Adicionalmente, el mercado de bonos del gobierno mostró señales de alarma, con los bonos del Tesoro de EE.UU. experimentando nuevas ventas y el rendimiento de los bonos a 10 años alcanzando un 4.4%, el nivel más alto desde febrero. El índice Nasdaq Composite, con fuerte presencia de empresas tecnológicas, se desplomó más del 4%, afectando a gigantes como Apple y Nvidia. Asimismo, los precios del petróleo descendieron por debajo de los 64 dólares por barril. Es interesante recordar que los bonos del Tesoro son considerados refugio seguro en tiempos de turbulencia, pero su comportamiento actual contradice esa premisa.

Contrariamente a la inquietud del mercado, la administración Trump se mostró impasible.
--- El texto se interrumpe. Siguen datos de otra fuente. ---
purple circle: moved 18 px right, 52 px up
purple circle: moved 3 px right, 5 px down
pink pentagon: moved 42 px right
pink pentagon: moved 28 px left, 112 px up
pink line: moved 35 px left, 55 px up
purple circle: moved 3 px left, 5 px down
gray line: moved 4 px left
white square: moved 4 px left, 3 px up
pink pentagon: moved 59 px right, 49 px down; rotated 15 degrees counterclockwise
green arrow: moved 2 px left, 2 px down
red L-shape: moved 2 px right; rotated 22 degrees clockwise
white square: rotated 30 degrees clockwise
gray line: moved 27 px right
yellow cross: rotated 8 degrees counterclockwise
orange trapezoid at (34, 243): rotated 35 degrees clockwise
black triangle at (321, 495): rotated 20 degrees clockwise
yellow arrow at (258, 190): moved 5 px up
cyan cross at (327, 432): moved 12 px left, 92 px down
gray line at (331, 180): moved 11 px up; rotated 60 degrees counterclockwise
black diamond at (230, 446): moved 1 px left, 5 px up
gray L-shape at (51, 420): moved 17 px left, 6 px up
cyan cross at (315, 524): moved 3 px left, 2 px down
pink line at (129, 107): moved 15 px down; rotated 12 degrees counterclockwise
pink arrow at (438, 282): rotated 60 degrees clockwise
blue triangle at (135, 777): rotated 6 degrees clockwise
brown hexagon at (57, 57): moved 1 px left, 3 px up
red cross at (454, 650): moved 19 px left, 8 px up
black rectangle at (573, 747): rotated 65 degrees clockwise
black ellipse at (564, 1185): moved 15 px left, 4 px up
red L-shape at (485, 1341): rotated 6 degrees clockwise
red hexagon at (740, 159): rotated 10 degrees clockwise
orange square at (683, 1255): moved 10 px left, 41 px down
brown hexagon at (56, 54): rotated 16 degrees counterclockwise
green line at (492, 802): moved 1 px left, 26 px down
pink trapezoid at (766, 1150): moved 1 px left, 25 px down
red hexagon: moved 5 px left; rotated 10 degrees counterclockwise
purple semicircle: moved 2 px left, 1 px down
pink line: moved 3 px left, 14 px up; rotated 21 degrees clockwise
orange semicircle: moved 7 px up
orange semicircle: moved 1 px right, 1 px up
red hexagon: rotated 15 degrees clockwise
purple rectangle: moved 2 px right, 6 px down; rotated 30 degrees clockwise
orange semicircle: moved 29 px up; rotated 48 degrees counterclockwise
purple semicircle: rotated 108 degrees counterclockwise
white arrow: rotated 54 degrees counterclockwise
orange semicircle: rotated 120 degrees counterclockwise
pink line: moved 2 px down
El secretario del Tesoro, Scott Bessent, minimizó la situación, afirmando no observar «nada inusual» en la reciente actividad del mercado. Sin embargo, la Casa Blanca emitió un comunicado aclarando que el impuesto de importación del 125% sobre China anunciado el miércoles se sumaba a un arancel del 20% ya impuesto por el papel de China en el suministro de fentanilo y sus precursores en Estados Unidos, además de mantener vigentes los aranceles sobre automóviles, acero y aluminio. La imposición de estos aranceles impactan directamente en la competitividad de los productos importados.

Mientras las tensiones entre Beijing y Washington persistían, la Unión Europea respondió a la decisión de Trump de aplazar la imposición de un impuesto de importación significativo sobre sus productos, anunciando también el retraso de sus aranceles de represalia sobre las importaciones estadounidenses por 90 días. A pesar de este respiro, numerosos economistas advirtieron que las consecuencias completas de la guerra comercial entre ambas potencias tardarían semanas en manifestarse plenamente, con el riesgo de un aumento de la inflación y una desaceleración del crecimiento económico.

La publicación de un informe que revelaba una desaceleración de la inflación en marzo en Estados Unidos proporcionó un alivio temporal, aunque los economistas anticipan que los aranceles de Trump reactivarán las presiones sobre los precios. A pesar de la tregua para algunas naciones, las advertencias sobre los costos asociados a los aranceles se mantienen, previendo no solo un crecimiento más lento sino también una inflación más elevada.